# Skid plate probs



## MCcruze78 (Jul 31, 2017)

I've recently tried installing a skid plate and front splitter to my cruze because I've exceeded my budget on engine mods for the moment so I thought I'd start working on the aero. One problem came to mind... I heard earlier models were recalled because the skid plate from the factory wasn't allowing enough air flow to the engine and the engine would then catch fire! I looked under the car of many other cruzes and just like mine it looks like they literally just took a saw to the original skid plate made from plastic or whatever and cut out a space under the engine. I think the exhaust placement on the engine is the main source of heat but who knows. 
I've since then tried coming up with ideas to get around the possibility of my engine catching fire but that calls for more money spending. 
One idea I had was a new hood. There's been after market hoods made with vents allowing more air flow into the engine but mainly directed at the intake. I'm not too fond of the look of these hoods tho, and they're way too overpriced. 
Another idea would be to add dual fans and take out the stock fan but I'm also not sure how much more that will do. 
I've also looked into modifying my bumper and grille myself to allow more air flow through it. 
If anybody has encountered this problem as I have or found ways around it I'd like to hear what your thoughts are.


----------



## ChevyGuy (Dec 13, 2014)

MCcruze78 said:


> I heard earlier models were recalled because the skid plate from the factory wasn't allowing enough air flow to the engine and the engine would then catch fire!


The story I heard is that a sloppy oil change would result in a pool of oil on top of the plastic plate. That pool of oil created a fire risk.


----------



## Blasirl (Mar 31, 2015)

Welcome Aboard!:welcome:


----------



## AutumnCruzeRS (Sep 10, 2012)

The ECO trim had aero panels under the left and right side and also under the trunk area. Good luck finding any of those. As for the engine shield it was just a hack job if dealers did the recall. I still have my full shield as I just removed it the 2 times I had warranty work done so there was no chance of them getting there hands on it. Im at 98k with no fires or overheating issues. I am running trifecta select-a-tune that has a cooler coolant temp setting of 201-203 degrees.


----------



## MCcruze78 (Jul 31, 2017)

People have been up talking the bnr tune over the trifecta. I have neither, just solid mods at the moment but I was curious if any bypass the governor or will I have to flash the system that runs the governor?


----------



## Blasirl (Mar 31, 2015)

Having a little more time to read this again, I thought I'd interject and say first, that is not a skid plate as it would provide next to no protection against rocks or whatever you bottom out against. I am guessing it is more of a splash protection on some models and an aerodynamic enhancer on others.

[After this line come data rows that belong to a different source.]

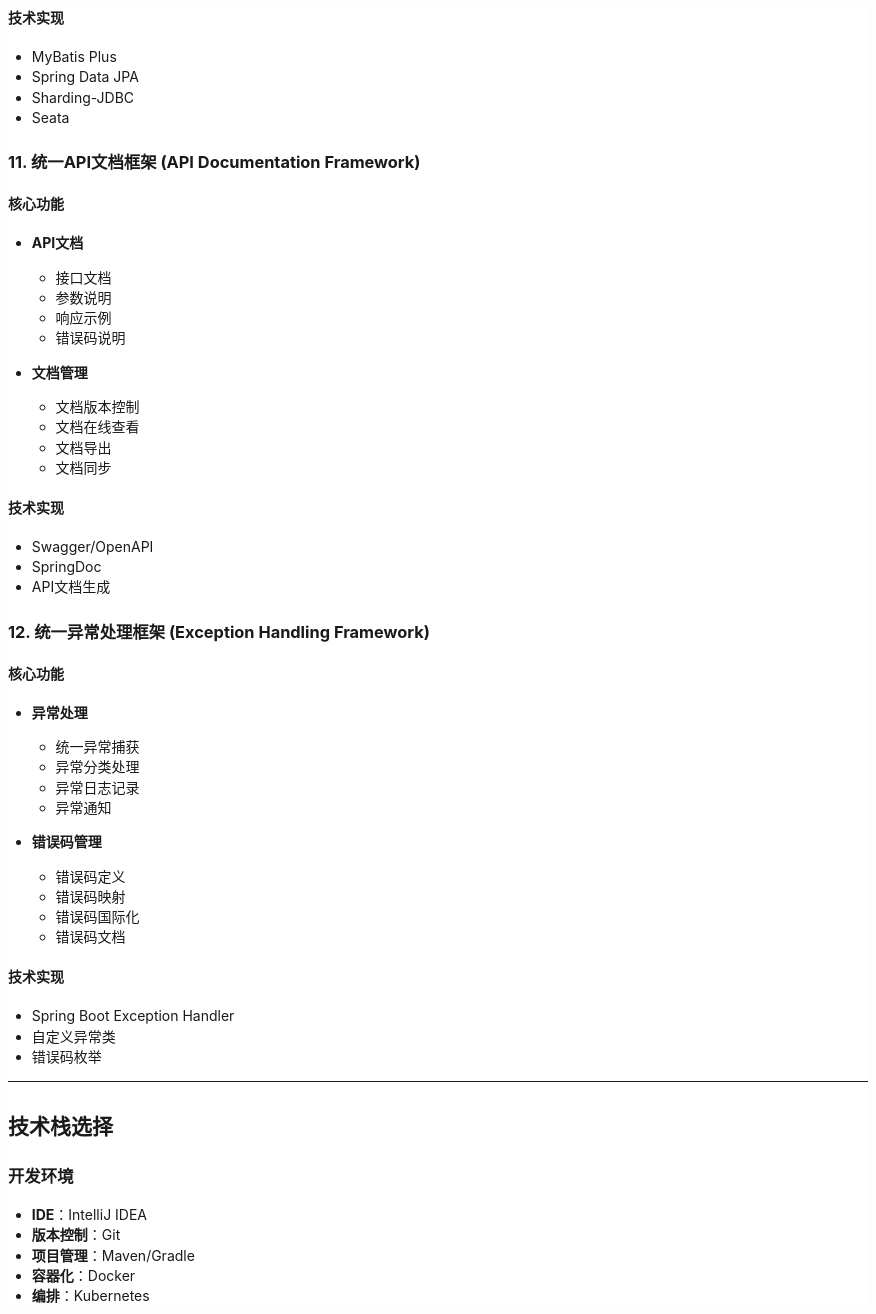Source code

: #### 技术实现
- MyBatis Plus
- Spring Data JPA
- Sharding-JDBC
- Seata

### 11. 统一API文档框架 (API Documentation Framework)

#### 核心功能
- **API文档**
  - 接口文档
  - 参数说明
  - 响应示例
  - 错误码说明

- **文档管理**
  - 文档版本控制
  - 文档在线查看
  - 文档导出
  - 文档同步

#### 技术实现
- Swagger/OpenAPI
- SpringDoc
- API文档生成

### 12. 统一异常处理框架 (Exception Handling Framework)

#### 核心功能
- **异常处理**
  - 统一异常捕获
  - 异常分类处理
  - 异常日志记录
  - 异常通知

- **错误码管理**
  - 错误码定义
  - 错误码映射
  - 错误码国际化
  - 错误码文档

#### 技术实现
- Spring Boot Exception Handler
- 自定义异常类
- 错误码枚举

---

## 技术栈选择

### 开发环境
- **IDE**：IntelliJ IDEA
- **版本控制**：Git
- **项目管理**：Maven/Gradle
- **容器化**：Docker
- **编排**：Kubernetes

If you pull a junkyard panel from an ECO and slightly modify it (oil drain hole etc.) and also the shutter system from the front grille you might be able to help aerodynamics some. Also get a set of ECO 17" rims to lower your unsprung weight somewhat.

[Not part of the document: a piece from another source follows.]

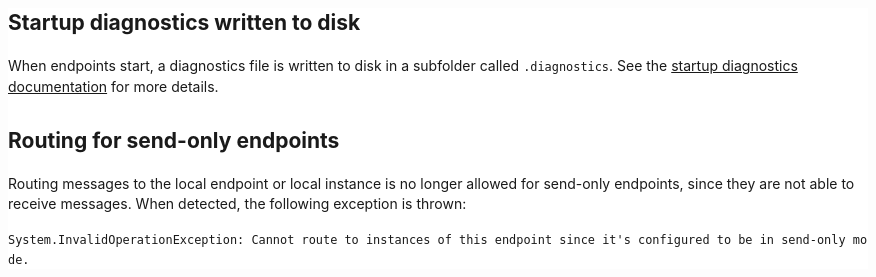 ## Startup diagnostics written to disk

When endpoints start, a diagnostics file is written to disk in a subfolder called `.diagnostics`. See the [startup diagnostics documentation](/nservicebus/hosting/?version=core_7#startup-diagnostics) for more details.

## Routing for send-only endpoints

Routing messages to the local endpoint or local instance is no longer allowed for send-only endpoints, since they are not able to receive messages. When detected, the following exception is thrown:

`System.InvalidOperationException: Cannot route to instances of this endpoint since it's configured to be in send-only mode.`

If you are a decent TIG welder, try your hand at making an actual diffuser for the rear.


I would also ask the mods to re-title your post to something like "Need help with Aerodynamic mod's" or something of that nature in order to get more folks to look at it.

For that matter, this Forum folder(?) is for introductions more so than questions about problems. This thread might be better suited for the "Gen1 Appearance, Body, Detailing, & Interior" folder.

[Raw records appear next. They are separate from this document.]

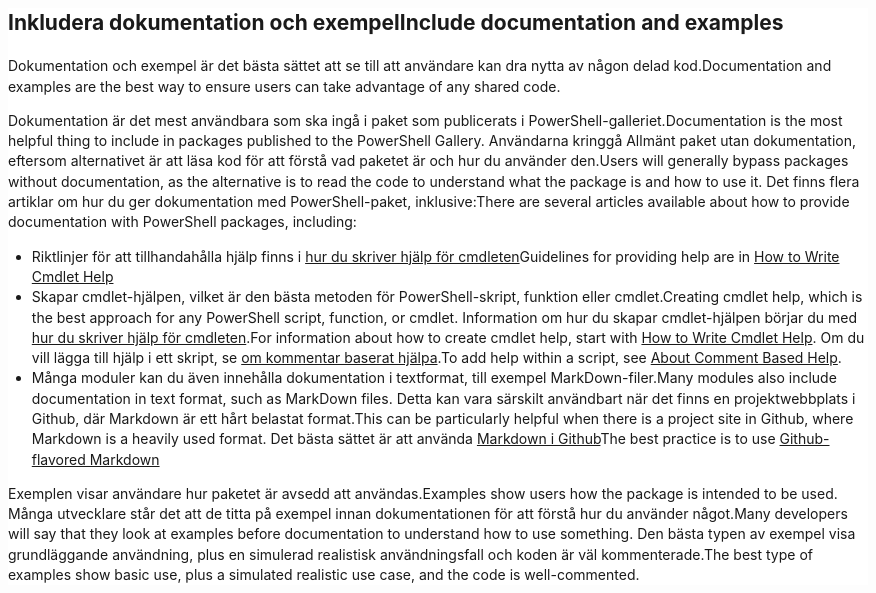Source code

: ## <a name="include-documentation-and-examples"></a><span data-ttu-id="3b84b-141">Inkludera dokumentation och exempel</span><span class="sxs-lookup"><span data-stu-id="3b84b-141">Include documentation and examples</span></span>

<span data-ttu-id="3b84b-142">Dokumentation och exempel är det bästa sättet att se till att användare kan dra nytta av någon delad kod.</span><span class="sxs-lookup"><span data-stu-id="3b84b-142">Documentation and examples are the best way to ensure users can take advantage of any shared code.</span></span>

<span data-ttu-id="3b84b-143">Dokumentation är det mest användbara som ska ingå i paket som publicerats i PowerShell-galleriet.</span><span class="sxs-lookup"><span data-stu-id="3b84b-143">Documentation is the most helpful thing to include in packages published to the PowerShell Gallery.</span></span>
<span data-ttu-id="3b84b-144">Användarna kringgå Allmänt paket utan dokumentation, eftersom alternativet är att läsa kod för att förstå vad paketet är och hur du använder den.</span><span class="sxs-lookup"><span data-stu-id="3b84b-144">Users will generally bypass packages without documentation, as the alternative is to read the code to understand what the package is and how to use it.</span></span>
<span data-ttu-id="3b84b-145">Det finns flera artiklar om hur du ger dokumentation med PowerShell-paket, inklusive:</span><span class="sxs-lookup"><span data-stu-id="3b84b-145">There are several articles available about how to provide documentation with PowerShell packages, including:</span></span>

- <span data-ttu-id="3b84b-146">Riktlinjer för att tillhandahålla hjälp finns i [hur du skriver hjälp för cmdleten](https://go.microsoft.com/fwlink/?LinkID=123415)</span><span class="sxs-lookup"><span data-stu-id="3b84b-146">Guidelines for providing help are in [How to Write Cmdlet Help](https://go.microsoft.com/fwlink/?LinkID=123415)</span></span>
- <span data-ttu-id="3b84b-147">Skapar cmdlet-hjälpen, vilket är den bästa metoden för PowerShell-skript, funktion eller cmdlet.</span><span class="sxs-lookup"><span data-stu-id="3b84b-147">Creating cmdlet help, which is the best approach for any PowerShell script, function, or cmdlet.</span></span>
  <span data-ttu-id="3b84b-148">Information om hur du skapar cmdlet-hjälpen börjar du med [hur du skriver hjälp för cmdleten](https://go.microsoft.com/fwlink/?LinkID=123415).</span><span class="sxs-lookup"><span data-stu-id="3b84b-148">For information about how to create cmdlet help, start with [How to Write Cmdlet Help](https://go.microsoft.com/fwlink/?LinkID=123415).</span></span>
  <span data-ttu-id="3b84b-149">Om du vill lägga till hjälp i ett skript, se [om kommentar baserat hjälpa](/powershell/module/microsoft.powershell.core/about/about_comment_based_help).</span><span class="sxs-lookup"><span data-stu-id="3b84b-149">To add help within a script, see [About Comment Based Help](/powershell/module/microsoft.powershell.core/about/about_comment_based_help).</span></span>
- <span data-ttu-id="3b84b-150">Många moduler kan du även innehålla dokumentation i textformat, till exempel MarkDown-filer.</span><span class="sxs-lookup"><span data-stu-id="3b84b-150">Many modules also include documentation in text format, such as MarkDown files.</span></span>
  <span data-ttu-id="3b84b-151">Detta kan vara särskilt användbart när det finns en projektwebbplats i Github, där Markdown är ett hårt belastat format.</span><span class="sxs-lookup"><span data-stu-id="3b84b-151">This can be particularly helpful when there is a project site in Github, where Markdown is a heavily used format.</span></span>
  <span data-ttu-id="3b84b-152">Det bästa sättet är att använda [Markdown i Github](https://help.github.com/categories/writing-on-github/)</span><span class="sxs-lookup"><span data-stu-id="3b84b-152">The best practice is to use [Github-flavored Markdown](https://help.github.com/categories/writing-on-github/)</span></span>

<span data-ttu-id="3b84b-153">Exemplen visar användare hur paketet är avsedd att användas.</span><span class="sxs-lookup"><span data-stu-id="3b84b-153">Examples show users how the package is intended to be used.</span></span>
<span data-ttu-id="3b84b-154">Många utvecklare står det att de titta på exempel innan dokumentationen för att förstå hur du använder något.</span><span class="sxs-lookup"><span data-stu-id="3b84b-154">Many developers will say that they look at examples before documentation to understand how to use something.</span></span>
<span data-ttu-id="3b84b-155">Den bästa typen av exempel visa grundläggande användning, plus en simulerad realistisk användningsfall och koden är väl kommenterade.</span><span class="sxs-lookup"><span data-stu-id="3b84b-155">The best type of examples show basic use, plus a simulated realistic use case, and the code is well-commented.</span></span>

So with all that said, don't forget to introduce yourself and your Cruze here.


----------



## Redstar7 (Oct 30, 2019)

I'm new here, hello. I ran over a curb at night, dumb thing to do, next DAT to it to dealer and they hooked skid plate back on. They said if it falls off again, I will need new subframe, no holes left fr skid plate, turn it into insurance co. No way . anyway, after driving it on short trips to store etc, today I heard horrible knocking. I thought it was the car next to me, not! I ran to dealer, of course it didn't do it when they drove it. I'm worried about overheating, I drove it more today then ever. I don't HV the money fr a new subframe, its just scratched, I don't want a fire. Just wondering if I should HV it looked at. The knocking scared me


----------



## Blasirl (Mar 31, 2015)

Redstar7 said:


> I'm new here, hello. I ran over a curb at night, dumb thing to do, next DAT to it to dealer and they hooked skid plate back on. They said if it falls off again, I will need new subframe, no holes left fr skid plate, turn it into insurance co. No way . anyway, after driving it on short trips to store etc, today I heard horrible knocking. I thought it was the car next to me, not! I ran to dealer, of course it didn't do it when they drove it. I'm worried about overheating, I drove it more today then ever. I don't HV the money fr a new subframe, its just scratched, I don't want a fire. Just wondering if I should HV it looked at. The knocking scared me


Welcome Aboard!

The shield is not required for anything except to help keep the engine bay clean and possibly help with aerodynamics.

Don't forget to introduce yourself and your Cruze here.


----------